* [SELECTED EXTRACT]
Building fictional spaces

Our online presence lulls us into believing we are building something productive. While there are cases where this is true, we often use this digital sandbox to make a “presence.” Which isn’t productive at all. The belief is the trap. Distinguishing what is productive and building art and what is pretending is critical to understand. The tangible world is where life and art and connection and beauty happens. Not the intangible world. Who needs a avatar anyway?

Just getting through the day

It can be a useful skill, but it is also a lousy way to live your life.

Getting through one day can slide into a decade.

The truth is…

There isn’t any rush. There is nothing to get through. This is it.

Instead of getting through, try just staying with the day—as long as you can.

The bias of ideas

People have a bias. A point of view of how they see the world through their experiences and what they have been taught.

What we don’t realize is that our blind spots are baked into the DNA of ideas and systems. The idea virus also has a bias, built towards a specific outcome that we may not realize.

The reason why we fear aliens is that we worry they can be as violent as humans are. Our ideas can also breed and spread violence too.

Moral outrage problem

One reason we feel so dissatisfied with the status quo is that deep down, we know that violence exists. We push it further down the hierarchy and, as a result, feel the moral consequences of such blindness. We buy our happiness to push away the bad feelings. Now, we are all too busy and have become complacent. The sense that “something is wrong around here” is more widespread than we realize.

Labels and pests

Once we label something as a pest we can justify violence. We can say it is even moral when protecting our kids.

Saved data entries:
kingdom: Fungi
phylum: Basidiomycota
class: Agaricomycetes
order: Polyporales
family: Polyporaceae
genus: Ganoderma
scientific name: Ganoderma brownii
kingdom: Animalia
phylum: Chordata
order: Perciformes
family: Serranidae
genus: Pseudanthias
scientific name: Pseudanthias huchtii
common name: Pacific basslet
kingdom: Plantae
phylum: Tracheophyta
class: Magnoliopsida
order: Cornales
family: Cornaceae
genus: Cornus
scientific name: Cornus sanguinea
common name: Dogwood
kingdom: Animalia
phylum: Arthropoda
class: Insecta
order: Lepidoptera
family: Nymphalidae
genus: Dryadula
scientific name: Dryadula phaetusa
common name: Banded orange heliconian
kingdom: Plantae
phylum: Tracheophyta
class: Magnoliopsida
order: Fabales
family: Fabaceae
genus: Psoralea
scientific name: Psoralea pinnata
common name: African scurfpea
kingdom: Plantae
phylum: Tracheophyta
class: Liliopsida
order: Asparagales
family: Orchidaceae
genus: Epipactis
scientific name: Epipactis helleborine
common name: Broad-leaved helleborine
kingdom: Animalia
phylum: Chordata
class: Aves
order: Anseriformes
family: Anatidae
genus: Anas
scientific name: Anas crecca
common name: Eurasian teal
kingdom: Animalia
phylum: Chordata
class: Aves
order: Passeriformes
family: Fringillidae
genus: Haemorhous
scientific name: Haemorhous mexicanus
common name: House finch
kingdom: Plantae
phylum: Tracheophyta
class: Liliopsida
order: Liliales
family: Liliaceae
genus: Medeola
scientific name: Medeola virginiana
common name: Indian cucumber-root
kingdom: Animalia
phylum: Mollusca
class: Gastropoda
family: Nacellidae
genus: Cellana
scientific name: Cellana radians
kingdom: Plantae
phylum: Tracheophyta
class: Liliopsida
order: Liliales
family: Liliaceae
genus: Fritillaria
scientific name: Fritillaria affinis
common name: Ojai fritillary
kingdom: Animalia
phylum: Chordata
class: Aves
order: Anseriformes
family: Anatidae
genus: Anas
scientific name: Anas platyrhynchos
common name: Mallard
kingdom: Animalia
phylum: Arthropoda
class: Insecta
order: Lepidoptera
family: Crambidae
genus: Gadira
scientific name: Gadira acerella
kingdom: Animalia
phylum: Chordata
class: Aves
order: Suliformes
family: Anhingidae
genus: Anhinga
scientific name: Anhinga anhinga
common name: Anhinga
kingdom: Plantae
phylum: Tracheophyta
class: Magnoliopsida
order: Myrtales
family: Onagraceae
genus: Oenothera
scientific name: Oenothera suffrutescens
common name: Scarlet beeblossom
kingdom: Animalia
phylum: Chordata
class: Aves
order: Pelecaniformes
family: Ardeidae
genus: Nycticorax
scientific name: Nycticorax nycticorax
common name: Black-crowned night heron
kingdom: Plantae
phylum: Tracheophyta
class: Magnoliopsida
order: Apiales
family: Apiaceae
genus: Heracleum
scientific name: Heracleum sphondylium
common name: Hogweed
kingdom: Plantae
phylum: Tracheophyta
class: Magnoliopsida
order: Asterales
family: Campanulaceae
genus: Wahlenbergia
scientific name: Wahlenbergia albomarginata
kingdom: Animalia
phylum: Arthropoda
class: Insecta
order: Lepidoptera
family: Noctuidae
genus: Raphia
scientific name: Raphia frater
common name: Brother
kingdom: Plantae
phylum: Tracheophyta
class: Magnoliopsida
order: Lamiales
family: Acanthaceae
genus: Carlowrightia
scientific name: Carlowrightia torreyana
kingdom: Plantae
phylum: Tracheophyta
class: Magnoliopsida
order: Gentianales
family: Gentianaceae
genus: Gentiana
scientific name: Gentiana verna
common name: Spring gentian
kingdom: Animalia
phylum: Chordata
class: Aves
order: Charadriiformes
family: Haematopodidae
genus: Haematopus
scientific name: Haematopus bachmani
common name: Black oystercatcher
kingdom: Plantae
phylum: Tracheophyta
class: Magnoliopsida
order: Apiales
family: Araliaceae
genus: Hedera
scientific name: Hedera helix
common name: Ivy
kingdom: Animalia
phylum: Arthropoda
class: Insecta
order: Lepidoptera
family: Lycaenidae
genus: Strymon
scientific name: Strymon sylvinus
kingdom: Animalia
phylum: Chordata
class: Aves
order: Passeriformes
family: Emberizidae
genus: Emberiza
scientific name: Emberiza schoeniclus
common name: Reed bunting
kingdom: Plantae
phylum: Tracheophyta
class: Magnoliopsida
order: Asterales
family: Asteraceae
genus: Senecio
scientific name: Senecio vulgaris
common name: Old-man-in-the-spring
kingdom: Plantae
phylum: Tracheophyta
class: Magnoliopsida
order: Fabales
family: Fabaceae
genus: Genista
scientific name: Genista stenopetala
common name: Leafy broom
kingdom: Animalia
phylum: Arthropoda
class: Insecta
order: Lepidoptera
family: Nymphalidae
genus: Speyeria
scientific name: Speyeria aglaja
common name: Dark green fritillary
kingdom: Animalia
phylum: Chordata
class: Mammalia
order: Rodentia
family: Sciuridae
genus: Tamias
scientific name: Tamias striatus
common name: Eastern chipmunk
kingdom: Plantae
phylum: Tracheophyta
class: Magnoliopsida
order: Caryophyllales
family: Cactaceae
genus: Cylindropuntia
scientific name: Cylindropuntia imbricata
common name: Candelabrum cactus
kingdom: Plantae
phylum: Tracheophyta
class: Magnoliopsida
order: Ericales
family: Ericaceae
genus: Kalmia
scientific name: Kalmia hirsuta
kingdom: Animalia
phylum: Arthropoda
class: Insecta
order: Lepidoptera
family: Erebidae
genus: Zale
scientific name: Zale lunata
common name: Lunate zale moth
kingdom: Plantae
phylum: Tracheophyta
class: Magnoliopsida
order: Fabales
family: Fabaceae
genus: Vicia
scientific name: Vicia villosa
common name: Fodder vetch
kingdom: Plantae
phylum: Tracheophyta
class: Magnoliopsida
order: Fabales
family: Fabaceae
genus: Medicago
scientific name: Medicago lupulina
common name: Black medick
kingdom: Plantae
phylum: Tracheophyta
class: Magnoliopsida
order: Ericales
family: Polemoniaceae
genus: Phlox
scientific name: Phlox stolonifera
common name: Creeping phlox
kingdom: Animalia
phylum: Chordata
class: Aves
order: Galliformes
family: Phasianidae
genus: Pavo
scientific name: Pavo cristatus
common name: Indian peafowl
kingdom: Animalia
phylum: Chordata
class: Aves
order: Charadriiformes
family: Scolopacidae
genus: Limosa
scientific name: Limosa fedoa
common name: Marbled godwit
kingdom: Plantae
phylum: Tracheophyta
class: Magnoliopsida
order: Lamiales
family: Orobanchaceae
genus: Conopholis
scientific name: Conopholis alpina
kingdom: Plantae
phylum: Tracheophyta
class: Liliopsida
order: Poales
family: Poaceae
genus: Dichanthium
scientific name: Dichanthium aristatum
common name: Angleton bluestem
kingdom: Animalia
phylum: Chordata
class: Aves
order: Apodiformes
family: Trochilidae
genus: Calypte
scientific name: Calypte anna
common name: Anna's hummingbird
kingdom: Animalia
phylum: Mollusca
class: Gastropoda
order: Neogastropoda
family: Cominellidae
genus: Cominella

* [TASK 1] Reproduce the part of the short essays that opens with the words containing "People have a" and closes with "spread violence too.".
* [TASK 2] Write the next part of the short essays on online presence, bias and labeling, picking up after their final sentence.
The rows are separate material and have no connection to the short essays.

* [ANSWER 1]
People have a bias. A point of view of how they see the world through their experiences and what they have been taught.

What we don’t realize is that our blind spots are baked into the DNA of ideas and systems. The idea virus also has a bias, built towards a specific outcome that we may not realize.

The reason why we fear aliens is that we worry they can be as violent as humans are. Our ideas can also breed and spread violence too.

* [ANSWER 2]
That’s the lesson.

When we label something as capital, “it’s just business,” or debt, we open this door for violence to come in.

The moral framework

The most subtle aspect of this debt-morality connection is how it prevents us from questioning the legitimacy of the debt itself. Once we accept the axiom that “good people pay their debts,” we stop asking whether the terms were fair, whether the interest is exploitative, or whether the lender engaged in predatory practices by taking advantage of someone in desperation. Religious traditions that once had strict prohibitions against usury—exploitative lending—now find their adherents defending the moral right of banks to charge whatever interest rates the market will bear. The moral weight of debt becomes yet another tool of systemic oppression, adding psychological burden to financial exploitation. The economic question of whether a debt should be repaid has completely overshadowed the more important question of whether it is moral for the debt to exist at all.

Debt is an idea virus

Richard Dawkins first popularized the concept of memetics, which describes how ideas spread and evolve through human cultures, much like genes. It is a valuable framework to understand the history and, more importantly, the story surrounding debt. Malcolm Gladwell further identified what makes specific ideas “sticky”—they contain elements that make them memorable and actionable. Seth Godin also expands this concept, calling exceptionally infectious ideas “idea viruses”—concepts so compelling they spread from person to person, growing stronger as they move through networks of human connection. Bingo. The most successful idea viruses don’t just inform; they transform how people perceive reality. And few ideas have proven more infectious than the belief that “good people pay their debts.”

“The banality of evil”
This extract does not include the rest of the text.